Exercise brief – Restate word for word the run of lines that begins at the one containing "left knee: (440, 637)" and ends at the last line of the listing.

***** Task inputs *****

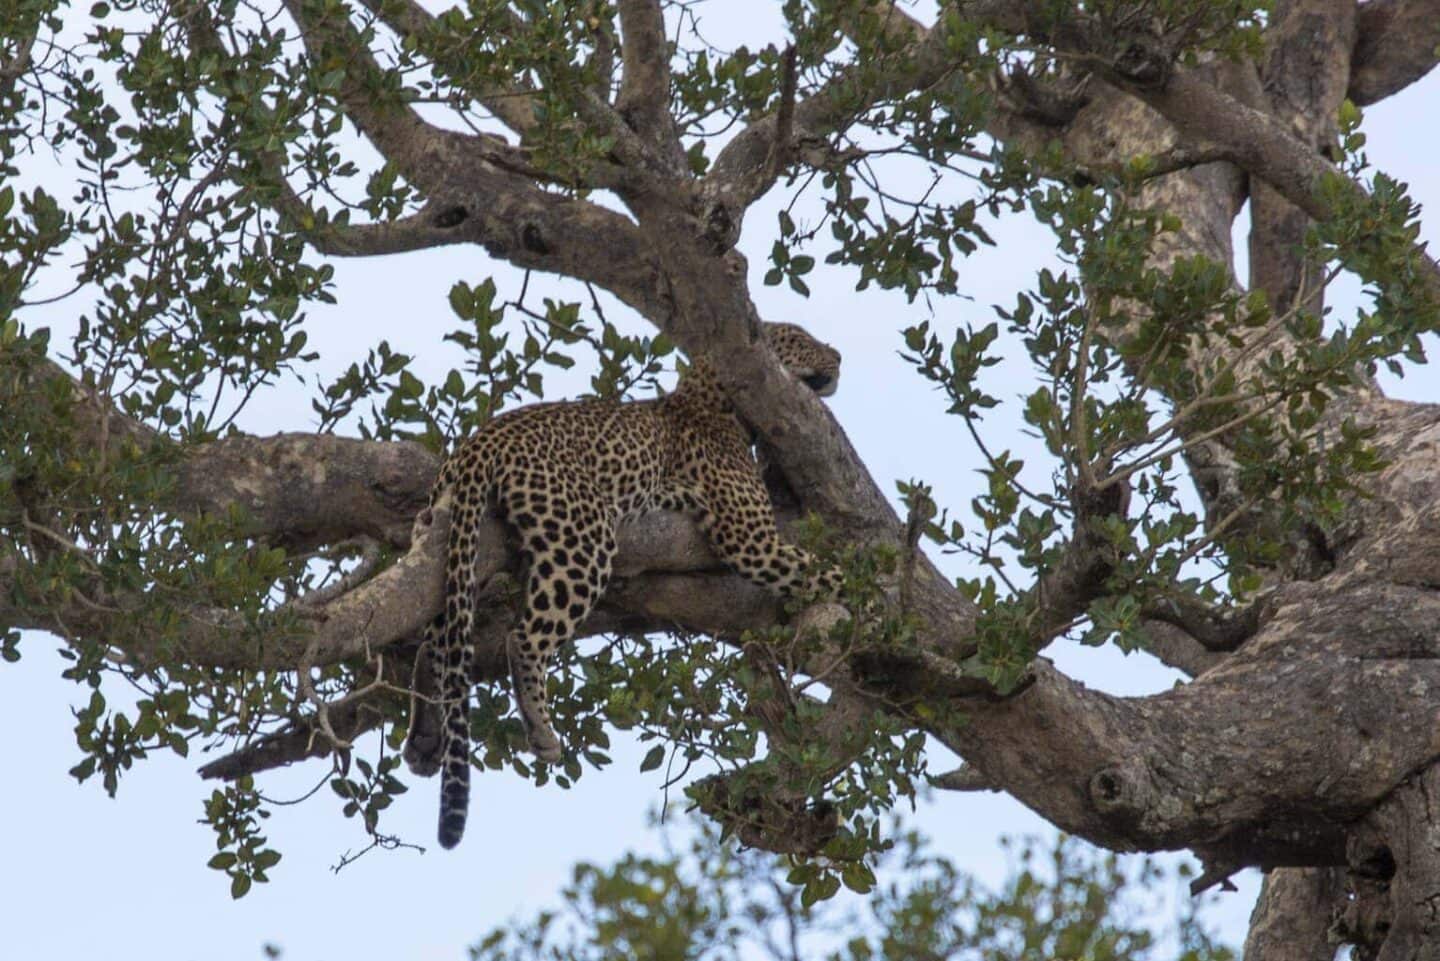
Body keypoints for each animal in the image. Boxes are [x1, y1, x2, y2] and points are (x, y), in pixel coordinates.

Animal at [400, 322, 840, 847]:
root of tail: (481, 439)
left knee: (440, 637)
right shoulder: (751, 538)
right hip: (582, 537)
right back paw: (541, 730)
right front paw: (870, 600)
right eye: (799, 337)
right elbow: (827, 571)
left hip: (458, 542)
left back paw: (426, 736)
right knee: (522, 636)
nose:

*****

Your solution –
left knee: (440, 637)
right shoulder: (751, 538)
right hip: (582, 537)
right back paw: (541, 730)
right front paw: (870, 600)
right eye: (799, 337)
right elbow: (827, 571)
left hip: (458, 542)
left back paw: (426, 736)
right knee: (522, 636)
nose:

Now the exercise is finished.